その1/新千歳空港
■その1/新千歳空港
おそらく道外から札幌を訪れる人のほとんどが利用するであろう新千歳空港。私も例外ではなく、空港と言ったらここと羽田空港ぐらいしか記憶にない。
そんな新千歳空港。かなり遊び所として充実しているのはないかと思う。
おなじみの土産物売り場やグルメコーナーは充分すぎるほどあるし、温泉施設(宿泊も可)もある。北海道新幹線が開通したとは言え、道外からの観光客のほとんどは新千歳空港にまずおりるのではなかろうか。つまりここは観光客が最初に訪れる北海道、良くも悪くも北海道のイメージに大きな影響を与えるだろう。

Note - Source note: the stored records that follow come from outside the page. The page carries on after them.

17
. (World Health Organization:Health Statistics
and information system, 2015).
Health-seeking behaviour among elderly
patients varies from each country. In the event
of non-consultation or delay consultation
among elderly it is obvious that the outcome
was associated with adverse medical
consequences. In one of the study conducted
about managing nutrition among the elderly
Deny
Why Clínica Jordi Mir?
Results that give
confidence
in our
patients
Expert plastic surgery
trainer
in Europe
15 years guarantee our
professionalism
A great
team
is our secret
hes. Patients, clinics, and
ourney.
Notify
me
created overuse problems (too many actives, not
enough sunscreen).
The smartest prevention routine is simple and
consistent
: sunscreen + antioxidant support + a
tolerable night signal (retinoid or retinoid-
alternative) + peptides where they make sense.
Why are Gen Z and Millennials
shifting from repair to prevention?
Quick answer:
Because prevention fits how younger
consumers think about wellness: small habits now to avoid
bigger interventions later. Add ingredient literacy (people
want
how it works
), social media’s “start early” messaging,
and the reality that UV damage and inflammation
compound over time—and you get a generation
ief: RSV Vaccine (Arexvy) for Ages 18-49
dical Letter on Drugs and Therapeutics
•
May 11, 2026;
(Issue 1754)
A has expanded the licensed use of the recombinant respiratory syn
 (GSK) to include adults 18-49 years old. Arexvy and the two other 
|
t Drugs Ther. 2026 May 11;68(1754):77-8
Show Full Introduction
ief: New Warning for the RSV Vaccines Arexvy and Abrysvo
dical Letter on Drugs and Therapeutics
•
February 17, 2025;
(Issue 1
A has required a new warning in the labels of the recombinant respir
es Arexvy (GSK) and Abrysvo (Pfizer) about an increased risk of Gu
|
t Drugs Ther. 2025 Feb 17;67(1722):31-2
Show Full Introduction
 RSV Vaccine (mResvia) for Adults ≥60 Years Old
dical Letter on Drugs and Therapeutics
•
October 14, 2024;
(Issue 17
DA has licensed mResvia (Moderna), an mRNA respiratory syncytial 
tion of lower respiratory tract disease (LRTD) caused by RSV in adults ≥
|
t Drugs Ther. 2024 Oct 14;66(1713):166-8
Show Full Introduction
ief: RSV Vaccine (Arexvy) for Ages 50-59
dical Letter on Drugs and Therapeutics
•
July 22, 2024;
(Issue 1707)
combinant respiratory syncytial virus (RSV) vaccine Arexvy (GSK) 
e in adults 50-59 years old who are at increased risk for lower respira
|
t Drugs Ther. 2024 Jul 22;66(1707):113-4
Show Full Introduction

私は観光地で土産物店を見るのが好きだ。ちょっとした時間つぶしにこんなもってこいの場所はない。何しろ旅の思い出に、近所へのご挨拶にどうですかとばかりにアピールしてくる商品が店一杯に並んでいるのだ。ただ同じようなものばかりという欠点もあるが。
やはり土産物屋の主役は食べ物である。地元の果物を使ったクッキー、バームクーヘン、あと何というのだろうか、フルーツ餡をカステラ風の皮で包んだ洋風まんじゅうとでも言うべきアレ。
北海道ならやはり白い恋人を代表とするチョコクッキー、一時のブームは去ったがまだまだ根強い人気の生キャラメル、メロンを使った各種洋菓子。忘れて良いような気もするジンギスカンキャラメル。
個人的に好きなのがYOSHIMIの「札幌おかき Oh! 焼きとうきび」札幌に来る度、3~4箱買って帰る。東京でもあちこちで北海道フェアなるものが催されているが、これが売られているのを見たことがない。通販か札幌に来たときに買うしかないのだ。
……と思っていたら2019年、ついに東京のフェアでもこれを見つけるようになった。万歳である。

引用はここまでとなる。